2. Worry less about tools, more about people and process
Eran Kinsbruner, global technical evangelist, Perfecto: “Many people think that choosing (or adopting) the right tools can help mature their DevOps implementations. However, it’s not nearly enough; it takes far more than having the right technologies in place to take DevOps from zero to 100. Teams are often overlooking two other major components – the people they’re working with and the processes they currently have in place. All three – the tools, people, and processes – are likely to be in a different stage of maturity throughout the DevOps journey. The only way to succeed is to ensure they are working together, in an automated fashion, with proper fit to team members’ skills.”
3. Lead time is not the most important DevOps metric
Dr. Mik Kersten, CEO and founder, Tasktop: “The most problematic common wisdom of DevOps that I continue to come across is the assumption that lead time can be tracked by measuring cycle time. Both concepts arise from lean manufacturing. Lead time is the end-to-end time from customer order to delivery – for example, how long it takes you to get your new car. Cycle time is the measurement of each key step along the way of you getting that car – for example, one particular part of the assembly line process. All of the cycle times add up to make the lead time.

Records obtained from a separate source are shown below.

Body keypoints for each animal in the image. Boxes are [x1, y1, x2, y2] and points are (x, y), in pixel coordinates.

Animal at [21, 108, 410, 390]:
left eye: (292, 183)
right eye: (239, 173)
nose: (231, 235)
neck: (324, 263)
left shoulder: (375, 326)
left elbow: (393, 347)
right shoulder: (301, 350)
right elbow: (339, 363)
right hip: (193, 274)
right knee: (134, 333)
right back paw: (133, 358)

“Many DevOps thought leaders have rightly pointed out the importance of measuring lead time for your transformation. In car production, lead time has been attributed with being the No.1 metric corresponding to car company performance. However, no car manufacturer would ever mistake measuring the cycle time for one step of the manufacturing process as sufficient for understanding delivery. Yet that is the exact mistake that everyone who measures ‘code commit to code deploy’ and calls that lead time is making. When you do that, you have no idea if you are optimizing the right part of the value stream, as you are only looking at one small segment of it.

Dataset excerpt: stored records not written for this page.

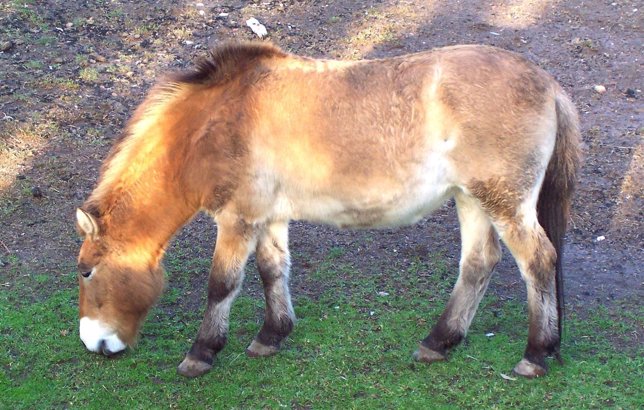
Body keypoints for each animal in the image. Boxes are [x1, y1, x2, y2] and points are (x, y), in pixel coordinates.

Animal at [76, 41, 584, 378]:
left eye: (86, 271)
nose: (92, 342)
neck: (218, 122)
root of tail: (548, 84)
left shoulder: (238, 219)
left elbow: (221, 284)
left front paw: (201, 353)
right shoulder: (268, 216)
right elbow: (271, 271)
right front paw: (271, 336)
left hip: (503, 202)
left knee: (539, 261)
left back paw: (536, 354)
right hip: (471, 198)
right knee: (479, 263)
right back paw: (438, 342)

“I first encountered an antidote to this problem in Dominica DeGrandis’ book, ‘Making Work Visible: Exposing Time Theft to Optimize Work & Flow.’ It is so significant that DeGrandis suggested a new metric called flow time, which has become the most important metric described in my book, ‘Project to Product.’ While a balanced set of metrics is needed, in my view, understanding the difference between lead time, flow time, and cycle time a critical first step in tracking your DevOps transformation.”
[ Read our related article: DevOps metrics: Are you measuring what matters? ]
4. You don’t have to automate all testing
Jonathan Fries, VP engineering and digital transformation, Exadel: “While automated testing is certainly the wave of the future and QA skills will focus on automation, great manual testers can still add significant value – especially those that understand the details of how an application works (which is typically developed by testing and working with an application over time). Expect that some blend of skills will be key to success – like the ability to test and understand an application, to automate some testing processes, to work with technical tools like Postman, and to provide a full picture of an application’s health.
“There are also many legacy applications for which test automation may be challenging or impractical. Finding ways to leverage the capabilities of your existing QA staff, teaching them to understand QA automation, and using platforms that enable them to leverage their expertise is something that we see as a significant counter-trend in 2019.”